DATA FOR THIS EXERCISE: Begin
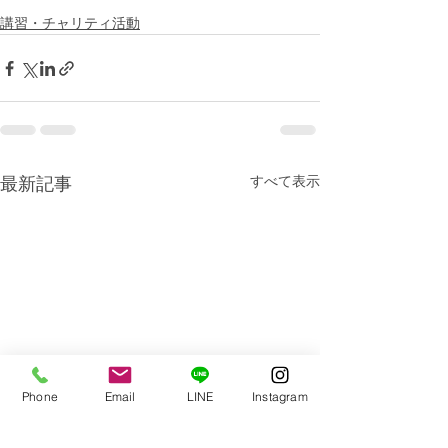
講習・チャリティ活動
すべて表示
最新記事
Phone
Email
LINE
Instagram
DATA FOR THIS EXERCISE: End
* WHAT YOU ARE ASKED TO DO *
Return every line of text from the material above word for word, leaving out the pictures.

* RESPONSE *
講習・チャリティ活動
すべて表示
最新記事
Phone
Email
LINE
Instagram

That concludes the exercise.